• ASSIGNED TASK
Which lines of the data below hold "Stanozolol"? Copy each of them.

===== GIVEN ENTRIES =====

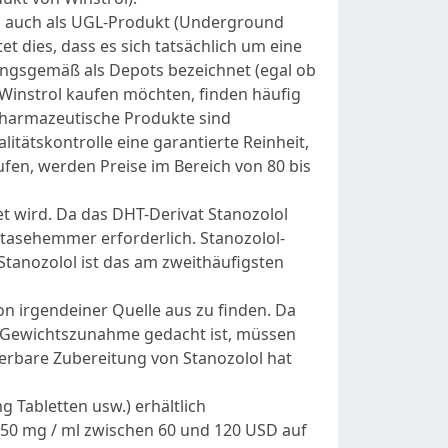
ls auch als UGL-Produkt (Underground
 dies, dass es sich tatsächlich um eine
nungsgemäß als Depots bezeichnet (egal ob
e Winstrol kaufen möchten, finden häufig
. Pharmazeutische Produkte sind
tätskontrolle eine garantierte Reinheit,
ufen, werden Preise im Bereich von 80 bis
t wird. Da das DHT-Derivat Stanozolol
tasehemmer erforderlich. Stanozolol-
 Stanozolol ist das am zweithäufigsten
n irgendeiner Quelle aus zu finden. Da
zur Gewichtszunahme gedacht ist, müssen
ierbare Zubereitung von Stanozolol hat
 Tabletten usw.) erhältlich
n 50 mg / ml zwischen 60 und 120 USD auf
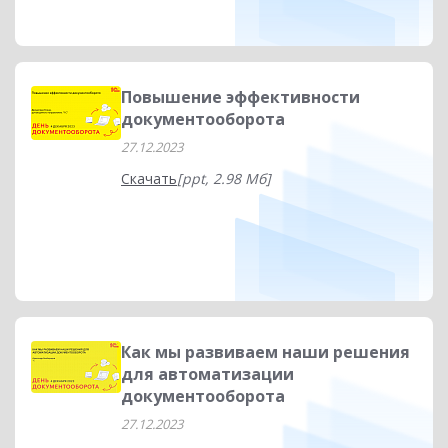
Повышение эффективности
документооборота
27.12.2023
Скачать
[ppt, 2.98 Мб]
Как мы развиваем наши решения
для автоматизации
документооборота
27.12.2023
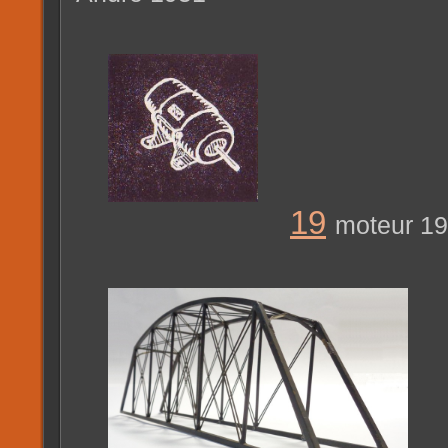
19
moteur 1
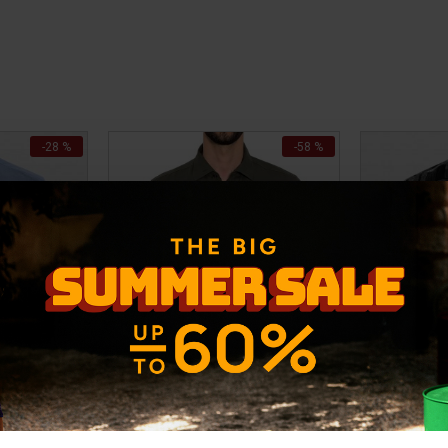
-28 %
-58 %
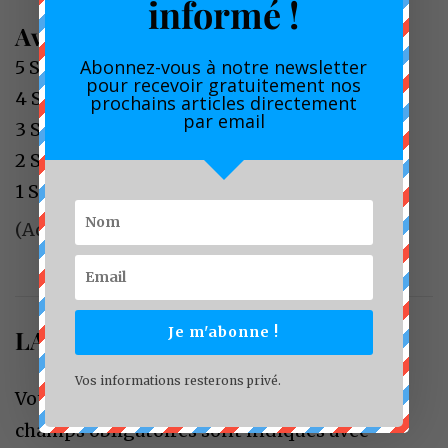
informé !
Average Rating
Abonnez-vous à notre newsletter
5 Star
0%
pour recevoir gratuitement nos
4 Star
0%
prochains articles directement
par email
3 Star
0%
2 Star
0%
1 Star
0%
(Add your review)
Je m'abonne !
LAISSER UN COMMENTAIRE
Vos informations resterons privé.
Votre adresse e-mail ne sera pas publiée.
Les
champs obligatoires sont indiqués avec
*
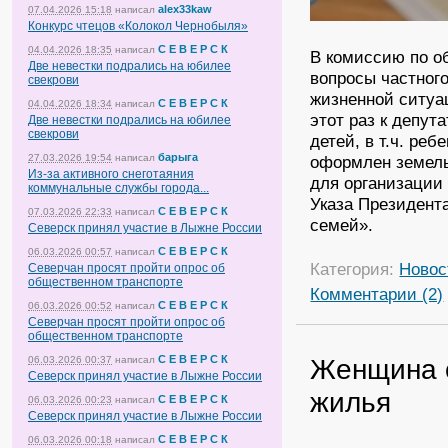
alex33kaw
07.04.2026 15:18
написал
Конкурс чтецов «Колокол Чернобыля»
С Е В Е Р С К
04.04.2026 18:35
написал
В комиссию по о
Две невестки подрались на юбилее
вопросы частног
свекрови
жизненной ситуац
С Е В Е Р С К
04.04.2026 18:34
написал
этот раз к депу
Две невестки подрались на юбилее
свекрови
детей, в т.ч. реб
барыга
27.03.2026 19:54
написал
оформлен земель
Из-за активного снеготаяния
для организации 
коммунальные службы города...
Указа Президент
С Е В Е Р С К
07.03.2026 22:33
написал
семей».
Северск принял участие в Лыжне России
С Е В Е Р С К
06.03.2026 00:57
написал
Категория:
Новос
Северчан просят пройти опрос об
общественном транспорте
Комментарии (2)
С Е В Е Р С К
06.03.2026 00:52
написал
Северчан просят пройти опрос об
общественном транспорте
С Е В Е Р С К
Женщина о
06.03.2026 00:37
написал
Северск принял участие в Лыжне России
жилья
С Е В Е Р С К
06.03.2026 00:23
написал
Северск принял участие в Лыжне России
С Е В Е Р С К
06.03.2026 00:18
написал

=====

• SOLUTION FOR THIS EXERCISE
t wird. Da das DHT-Derivat Stanozolol
tasehemmer erforderlich. Stanozolol-
 Stanozolol ist das am zweithäufigsten
ierbare Zubereitung von Stanozolol hat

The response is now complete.